Quinoa Lentil Salad
- 1 cup French lentils, uncooked (or sub. brown lentils)
- 1 cup quinoa, uncooked
- 1 large sweet red pepper. chopped
- 1 sweet red apple, chopped
- 1 bunch cilantro, chopped
- 1/2 red onion, finely chopped
- 1/2 bunch fresh mint, chopped
- 1/3 cup pine nuts
- For the dressing:
- 1/4 cup natural plant-based milk
- 1/3 cup white wine vinegar (or coconut vinegar)
- 1/3 cup raw hemp seeds
- 1 tbsp. onion powder
- 1/2 bunch fresh basil leaves
- 1 date, pitted
Preparation time 30mins
Cooking time 60mins
Adapted from forksoverknives.com
1. Cook lentils in 1 1/2 cups water and quinoa in 2 cups water in two saucepans. Bring each to a boil, then simmer covered until all water is absorbed. Place both into a bowl and allow to cool.
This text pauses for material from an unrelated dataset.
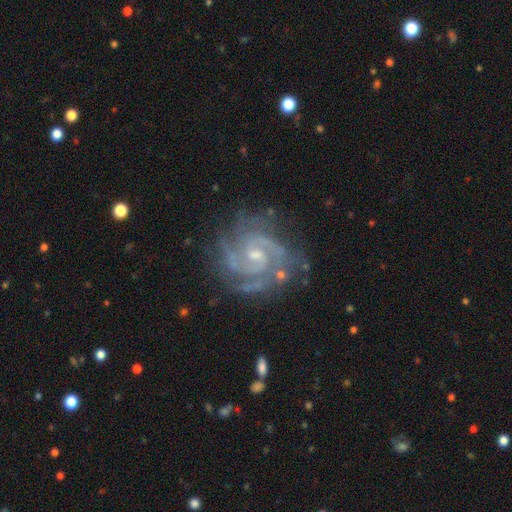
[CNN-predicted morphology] This is clearly a featured or disk galaxy (91%). It is clearly not viewed edge-on (98%). Bar: possibly no (47%). Spiral arm pattern: clearly yes (98%). Spiral arm count: marginally 2 (37%). Spiral winding: likely tight (63%). Central bulge: possibly small (57%). Merging: likely none (73%).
2. Place pine nuts into a pan and lightly toast. Remove from heat. Combine remaining ingredients for the salad along with quinoa, lentils and pine nuts. Toss until combined.
3. For dressing, simply place all the ingredients into a high-powered blender and blend until smooth. Pour over salad, toss until completely coated, and serve warm or chilled.
Note: French lentils hold their shape a little better, but brown lentils can easily be substituted. This salad can also be served with 3 - 4 tbsp. fresh lemon juice and 3 - 4 tbsp. white wine vinegar as a dressing instead of the hemp seed dressing listed.